- [Provided text]:
--- BEGIN ---
After the front-end processing steps (and often the final multiprobe step) have been completed, the wafer thickness has to be reduced by the so-called “back grinding” step in order to permit easy sawing operation for singulating the chips from the wafer. The back grinding operation has been and still is a technically challenging process, suffering from frequent wafer breakage. Consequently, the final wafer thinness has been limited. Further, since the back grinding operation is often performed in one location and the sawing operation in another location (sometimes even in off-shore countries), transportation between these locations demands relatively sturdy wafers.

In the early 1990s, typical silicon wafers of 150 to 200 mm diameter had thicknesses after the thinning process ranging from 350 to 375 μ. In the later 1990s and for the same diameters, a commonly accepted thickness was about 275 μ. In the early 2000s, for silicon wafers of 300 mm diameter, a thickness of 225 μ was implemented in many production lines. The commonly practiced thinning method has been mechanical back-grinding. Wafer breakage during back-grinding and during transportation has limited the wafer thickness, achievable in mass production at acceptable yield, to approximately 100 to 150 μ. Only experimentally has a thickness of about 25 to 50 μ been demonstrated. Alternative thinning methods other than back-grinding have significant drawbacks. For instance, chemical spin etching would require capital investment. Chemical/mechanical wet polishing has low throughput and would also need capital investment. Plasma dry etching has low operational throughput and would also require capital investment.

Consequently, the technical difficulties of breakage and transportation raise the question whether silicon crystallography and mechanical/chemical ablation technology have run into a limit for production that does not allow a significantly lower thickness than about 100 μ. This limit would be in conflict with the emerging market trends for mobile phones and other portable, hand-held and wearable products, which begin to demand device thicknesses based on chips of a thickness less than 50 μ, or even 25 μ. A need has therefore arisen for an efficient, high throughput, high yield but low-cost method of thinning down to a wafer thickness less than 50 and even 25 μ without extraordinary precautions during the thinning process as well as during transportation of the finished material. The innovative thinning method should use the installed equipment base so that no investment in new manufacturing machines is needed. The method should be flexible enough to be applied for different wafer diameters and semiconductor materials, and should achieve improvements towards the goal of process reliability and handling simplification.
--- END ---
- [Entries]:
--- BEGIN ---
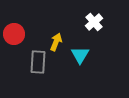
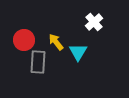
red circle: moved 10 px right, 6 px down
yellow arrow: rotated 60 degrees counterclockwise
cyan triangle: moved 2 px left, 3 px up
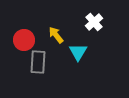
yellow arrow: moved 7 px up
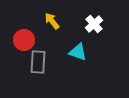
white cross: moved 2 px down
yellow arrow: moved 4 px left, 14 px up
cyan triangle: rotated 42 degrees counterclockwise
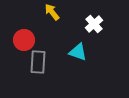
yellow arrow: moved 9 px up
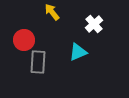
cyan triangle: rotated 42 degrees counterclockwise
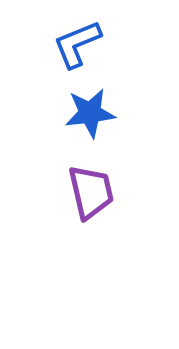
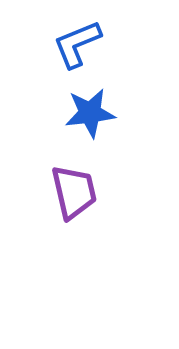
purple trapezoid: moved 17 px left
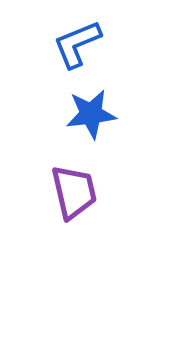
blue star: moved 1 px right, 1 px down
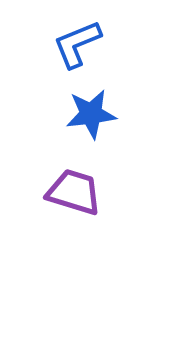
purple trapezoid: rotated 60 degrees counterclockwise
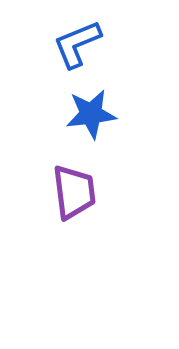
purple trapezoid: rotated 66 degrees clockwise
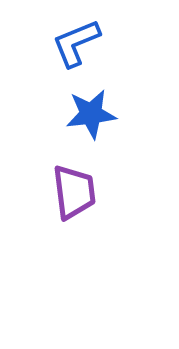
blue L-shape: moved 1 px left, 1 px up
--- END ---
- [To do]:
**a)** List every alternative to back-grinding that the wafer-thinning text names as a thinning method.
**b)** Please retype the stretch of the wafer-thinning text from "After the front-end" through "relatively sturdy wafers.".

- [Problem solutions]:
**a)**
- Chemical spin etching
- Chemical/mechanical wet polishing
- Plasma dry etching

**b)**
After the front-end processing steps (and often the final multiprobe step) have been completed, the wafer thickness has to be reduced by the so-called “back grinding” step in order to permit easy sawing operation for singulating the chips from the wafer. The back grinding operation has been and still is a technically challenging process, suffering from frequent wafer breakage. Consequently, the final wafer thinness has been limited. Further, since the back grinding operation is often performed in one location and the sawing operation in another location (sometimes even in off-shore countries), transportation between these locations demands relatively sturdy wafers.